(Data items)

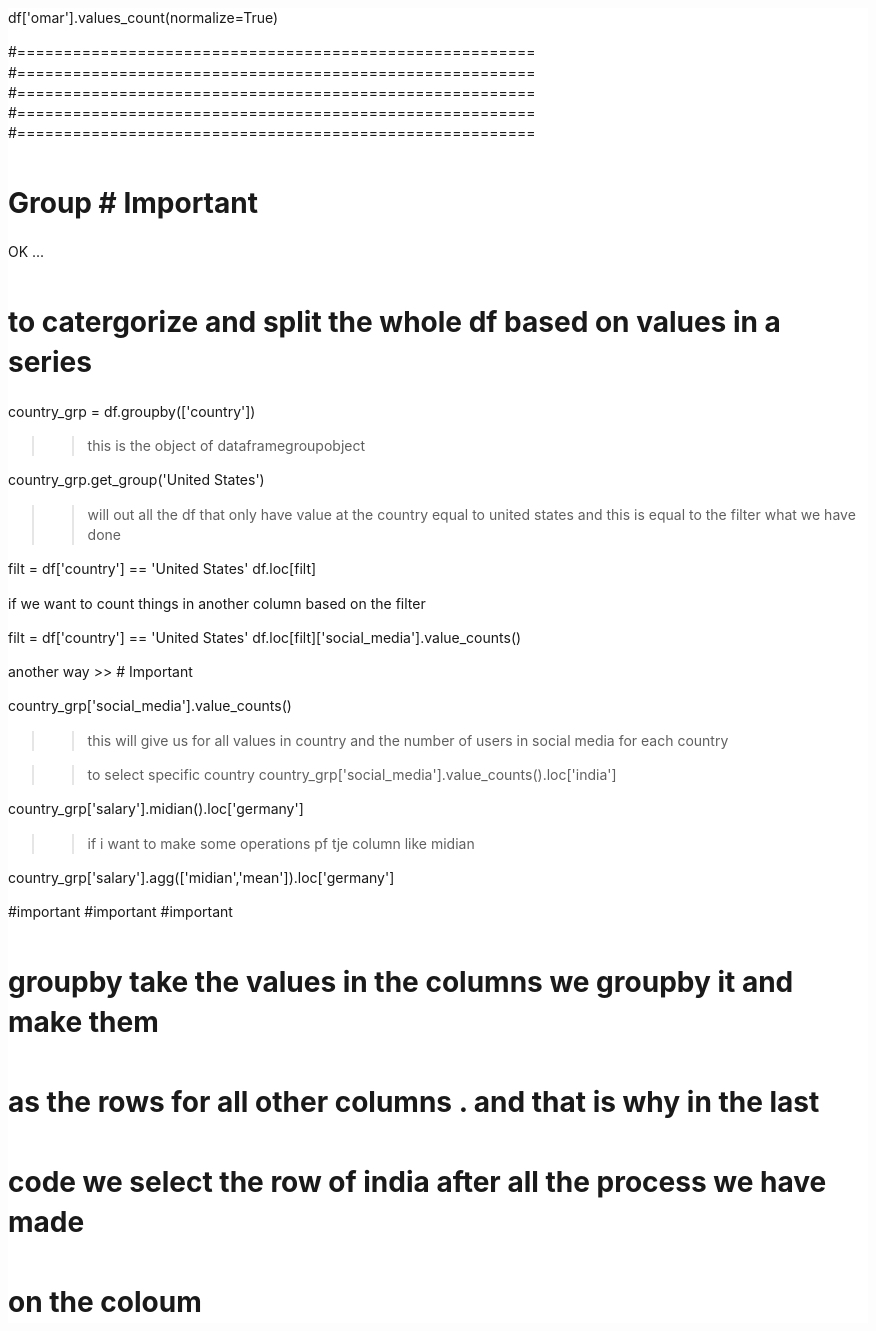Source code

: df['omar'].values_count(normalize=True)

#========================================================
#========================================================
#========================================================
#========================================================
#========================================================

# Group # Important #

OK ... 

# to catergorize and split the whole df based on values in a series 

country_grp = df.groupby(['country'])

>> this is the object of dataframegroupobject

country_grp.get_group('United States')

>> will out all the df that only have value at the country equal to
>> united states
>> and this is equal to the filter what we have done

filt = df['country'] == 'United States'
df.loc[filt]

if we want to count things in another column based on the filter

filt = df['country'] == 'United States'
df.loc[filt]['social_media'].value_counts() 


another way >> # Important

country_grp['social_media'].value_counts()
>> this will give us for all values in country and the number of 
>> users in social media for each country 
 
>> to select specific country 
country_grp['social_media'].value_counts().loc['india']

country_grp['salary'].midian().loc['germany']

>> if i want to make some operations pf tje column like midian 

country_grp['salary'].agg(['midian','mean']).loc['germany']

#important 
#important 
#important 

# groupby take the values in the columns we groupby it and make them
# as the rows for all other columns . and that is why in the last 
# code we select the row of india after all the process we have made
# on the coloum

• [Exercise directions]: Extract each line of the records that contains the string "groupby", treating uppercase and lowercase letters as different.

• [Response area]:
country_grp = df.groupby(['country'])
# groupby take the values in the columns we groupby it and make them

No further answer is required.